Malware herders are speeding up, the first wave is already here for MS06-40.
It’s basically a variant of some old malware suited to the new vulnerability. Same old story then, same packer, technique, new exploit.
Same as the days of autorooters.
It’s basically the Mocbot trojan that was used in the Zotob worm attack in August 2005.
The first wave of malicious attacks against the MS06-040 vulnerability is underway, using malware that hijacks unpatched Windows machines for use in IRC-controlled botnets.
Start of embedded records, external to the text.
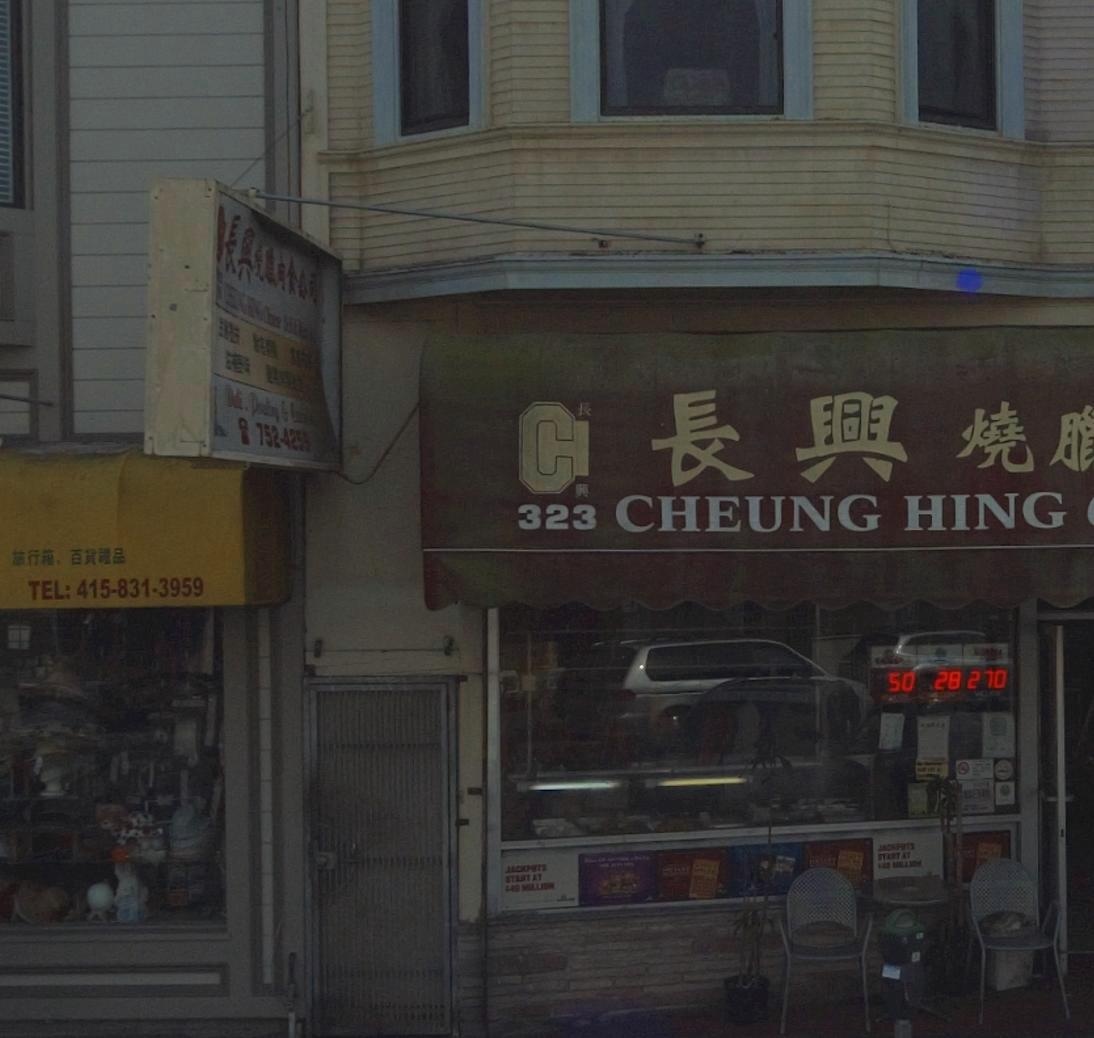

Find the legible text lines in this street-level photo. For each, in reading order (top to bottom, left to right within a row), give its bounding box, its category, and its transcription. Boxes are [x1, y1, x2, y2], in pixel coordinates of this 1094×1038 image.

[254, 421, 312, 454] None: 752-4259
[519, 401, 577, 495] None: C
[517, 503, 598, 531] StreetNumber: 323
[613, 491, 1069, 534] BusinessName: CHEUNG HING
[27, 576, 204, 601] None: TEL: 415-831-3959
[886, 672, 917, 693] None: 50
[933, 669, 963, 691] None: 28
[965, 669, 1010, 690] None: 2 70
[876, 851, 911, 862] None: START AT
[877, 841, 916, 852] None: JACKPOTS
[504, 873, 543, 884] None: START AT
[505, 864, 548, 874] None: JACKPOTS
[521, 881, 555, 893] None: MILLION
The attacks, which started late Aug. 12, use a variant of a backdoor Trojan that installs itself on a system, modifies security settings, connects to a remote IRC (Internet Relay Chat) server and starts listening for commands from a remote hacker, according to early warnings from anti-virus vendors.
I hope the AV first are on top of things, people are patching their machines in a timely fashion (especially in corporate environments – come on people, get SUS!) and awareness is going up.
“Amazingly, this new variant of Mocbot still uses the same IRC server hostnames as a command-and-control mechanism after all these months. This may be partially due to the low-profile it has held, but also may be due to the fact that the hostnames and IP addresses associated with the command-and-control servers are almost all located in China,” LURHQ said in an advisory.
Historically, Chinese ISPs and government entities have been less than cooperative in taking action against malware hosted and controlled from within their networks, the company said.
On Aug. 13, a second variant of the Trojan was detected, confirming fears that botnet herders are already playing cat-and-mouse with anti-virus vendors.
Quite surprising in a way, but also not really as it’s China and they are notoriously un co-operative.